But these values mean little to Bill Barret Corporation which holds the leases to these lands, the article goes on to note:
“What is really special about the Roan Plateau, these lands in particular, is the incredible energy density beneath it,” said Duane Zavadil, vice president of the Bill Barrett Corporation, a Denver energy company that holds drilling rights to the Roan.
Given that the gas under Roan is absolutely dwarfed by the shale plays back east, which are much closer to both pipeline infrastructure and the market, and that NatGas is currently so glutted on the market that prices have crashed around the globe, this claim is suspect at best.
What is ‘real special’ to BBC is that they stand to make massive profits from the fire sale prices they paid to lease one of Colorado’s last best undeveloped chunks of public lands in the middle of the massive industrial zone that is the Piceance Basin.

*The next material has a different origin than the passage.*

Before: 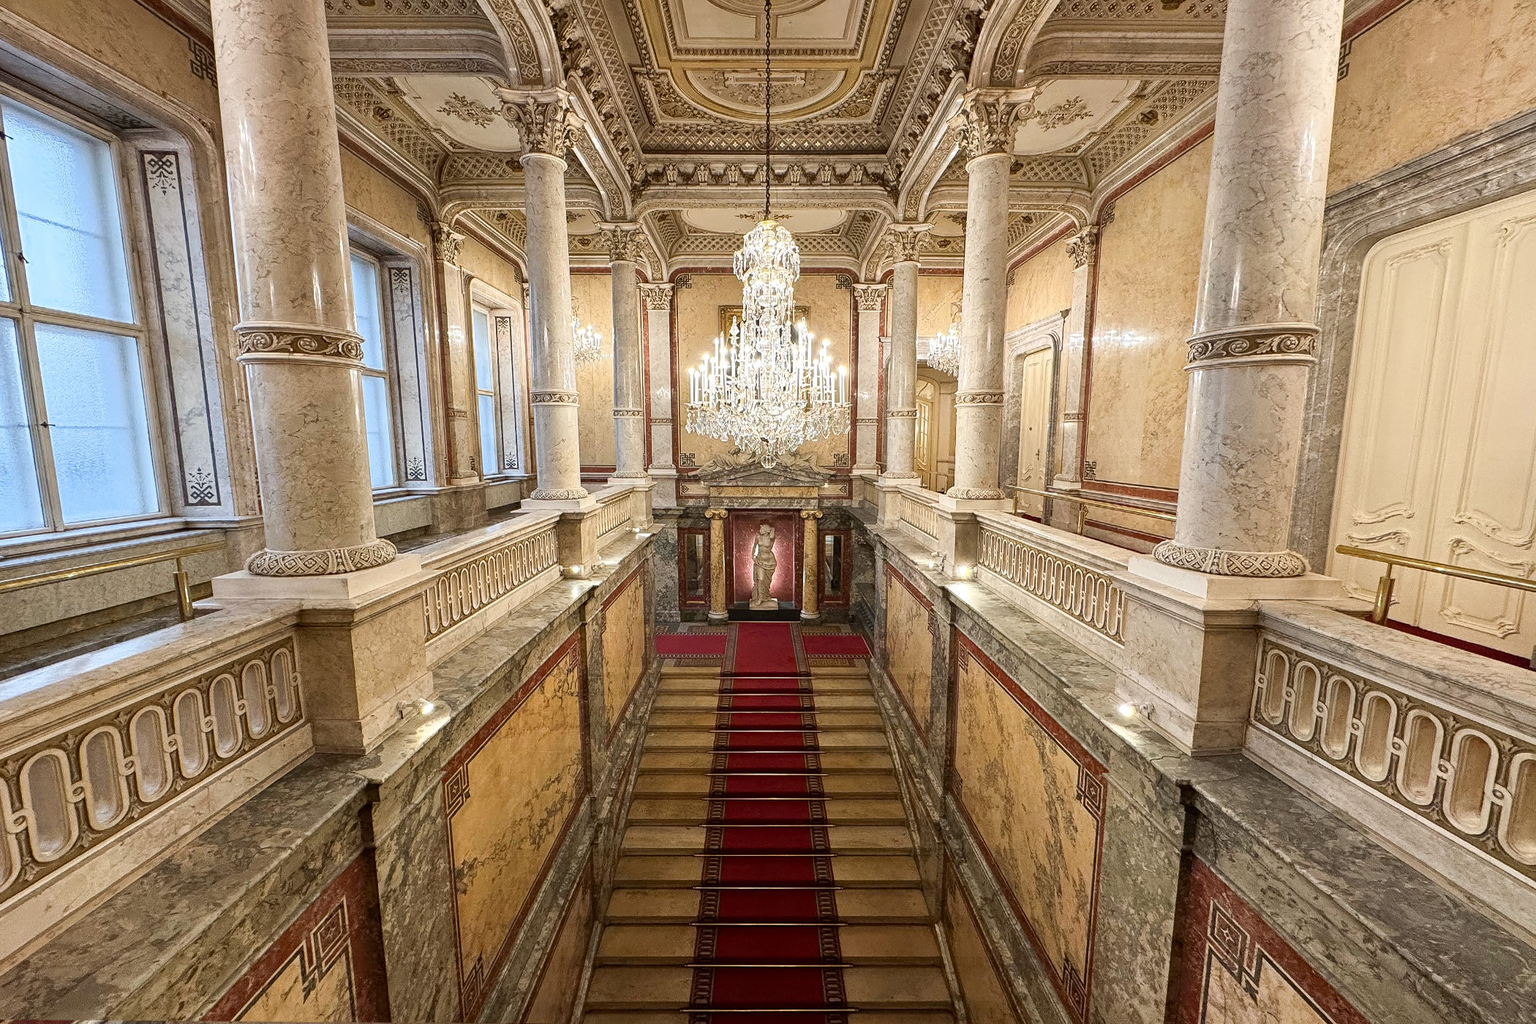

In August 2008, as the Bush administration was offering its final gifts to its oil and gas patrons, it leased offed every inch of public land in the Roan Plateau Planning Area for oil and gas drilling, in spite of have received over 15,000 protests on the lease sale (a record), and against overwhelming public and local community opposition.
Prior to the lease sale, parroting Greg Schnake, Sen. Penry predicted $2 billion in leasing revenue. The actual sale price was about 1/10th of that, for which Sen. Penry promptly blamed the local communities and conservationists that wanted these spectacular hunting, fishing, and recreation lands preserved for public, rather than industrial, use.
Ten sportsmen, hunting, and conservation groups filed suit claiming that the Bureau of Land Management had failed in it’s obligation to adequately analyze the impacts of it’s actions.
The BLM (under the Bush administration) considered the impacts of about 200 wells that it claimed was the reasonable amount of foreseeable development over the next twenty years.
Bill Barret Corporation, upon buying the leases from the venture capital firm Vantage Energy, immediately announced its intention to drill more than 3,000 wells in 20 years, more than 15X the numbers considered ‘reasonably foreseeable’ (upon which all its environmental analysis was based) by Bush’s BLM.
Having touted the BLM’s plan as “well-crafted” and “the strictest ever in terms of environmental protections” Sen. Penry and his oil and gas paymasters have been strangely silent since BBC’s intentions were made public.